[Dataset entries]
--- --- ---

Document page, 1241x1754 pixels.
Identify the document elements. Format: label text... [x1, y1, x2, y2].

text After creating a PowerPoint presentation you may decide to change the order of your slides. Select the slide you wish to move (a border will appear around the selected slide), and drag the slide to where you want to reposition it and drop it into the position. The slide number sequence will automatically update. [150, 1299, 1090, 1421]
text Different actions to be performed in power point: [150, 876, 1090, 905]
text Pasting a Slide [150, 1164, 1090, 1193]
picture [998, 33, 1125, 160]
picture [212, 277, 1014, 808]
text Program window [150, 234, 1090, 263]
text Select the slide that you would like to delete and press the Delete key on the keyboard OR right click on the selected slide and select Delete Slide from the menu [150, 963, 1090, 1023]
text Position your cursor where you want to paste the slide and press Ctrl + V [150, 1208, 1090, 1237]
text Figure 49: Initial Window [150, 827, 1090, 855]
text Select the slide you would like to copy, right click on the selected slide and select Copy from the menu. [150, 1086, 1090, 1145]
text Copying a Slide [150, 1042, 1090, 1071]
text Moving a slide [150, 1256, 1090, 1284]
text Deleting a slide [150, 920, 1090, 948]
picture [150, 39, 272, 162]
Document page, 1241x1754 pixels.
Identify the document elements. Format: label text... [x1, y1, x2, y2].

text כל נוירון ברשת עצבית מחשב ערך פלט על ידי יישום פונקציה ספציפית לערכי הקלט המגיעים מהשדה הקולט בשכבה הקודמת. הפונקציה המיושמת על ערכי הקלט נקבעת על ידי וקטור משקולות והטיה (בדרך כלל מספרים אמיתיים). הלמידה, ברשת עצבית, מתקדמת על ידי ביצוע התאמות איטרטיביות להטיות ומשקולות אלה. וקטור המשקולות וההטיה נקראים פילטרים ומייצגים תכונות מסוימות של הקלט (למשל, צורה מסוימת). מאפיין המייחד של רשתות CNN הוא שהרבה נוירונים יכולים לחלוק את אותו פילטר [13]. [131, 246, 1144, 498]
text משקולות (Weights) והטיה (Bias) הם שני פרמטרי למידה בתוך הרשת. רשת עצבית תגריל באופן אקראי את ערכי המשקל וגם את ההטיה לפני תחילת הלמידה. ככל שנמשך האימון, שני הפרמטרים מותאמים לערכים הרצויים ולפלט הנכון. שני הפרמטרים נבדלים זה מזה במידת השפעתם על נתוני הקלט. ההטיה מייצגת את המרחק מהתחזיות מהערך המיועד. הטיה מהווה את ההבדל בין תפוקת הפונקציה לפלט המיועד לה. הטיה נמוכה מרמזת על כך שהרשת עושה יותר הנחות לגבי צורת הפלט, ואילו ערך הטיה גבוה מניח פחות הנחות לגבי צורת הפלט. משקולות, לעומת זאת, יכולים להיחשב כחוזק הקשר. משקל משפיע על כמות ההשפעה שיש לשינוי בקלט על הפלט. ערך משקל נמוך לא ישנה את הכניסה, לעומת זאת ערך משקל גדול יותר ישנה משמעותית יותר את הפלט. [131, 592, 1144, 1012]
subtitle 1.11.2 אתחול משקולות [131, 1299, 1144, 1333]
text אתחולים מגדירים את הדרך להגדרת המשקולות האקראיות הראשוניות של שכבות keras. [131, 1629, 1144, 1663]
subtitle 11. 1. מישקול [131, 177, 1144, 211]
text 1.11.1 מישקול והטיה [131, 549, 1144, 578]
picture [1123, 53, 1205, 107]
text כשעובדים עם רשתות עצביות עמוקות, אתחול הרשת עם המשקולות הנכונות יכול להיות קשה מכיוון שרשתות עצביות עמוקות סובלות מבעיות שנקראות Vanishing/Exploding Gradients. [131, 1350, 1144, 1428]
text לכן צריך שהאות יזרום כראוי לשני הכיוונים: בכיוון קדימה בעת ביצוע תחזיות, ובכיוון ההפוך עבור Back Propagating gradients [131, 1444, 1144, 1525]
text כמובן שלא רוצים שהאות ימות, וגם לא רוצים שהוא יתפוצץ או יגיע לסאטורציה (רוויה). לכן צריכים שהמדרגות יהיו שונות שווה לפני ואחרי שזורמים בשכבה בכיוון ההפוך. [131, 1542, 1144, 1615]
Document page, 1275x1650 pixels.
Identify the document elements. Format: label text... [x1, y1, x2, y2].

--- --- ---

Description of the task:
Scan the entries above and show each line that contains the word "your".

Solution for this exercise:
text After creating a PowerPoint presentation you may decide to change the order of your slides. Select the slide you wish to move (a border will appear around the selected slide), and drag the slide to where you want to reposition it and drop it into the position. The slide number sequence will automatically update. [150, 1299, 1090, 1421]
text Position your cursor where you want to paste the slide and press Ctrl + V [150, 1208, 1090, 1237]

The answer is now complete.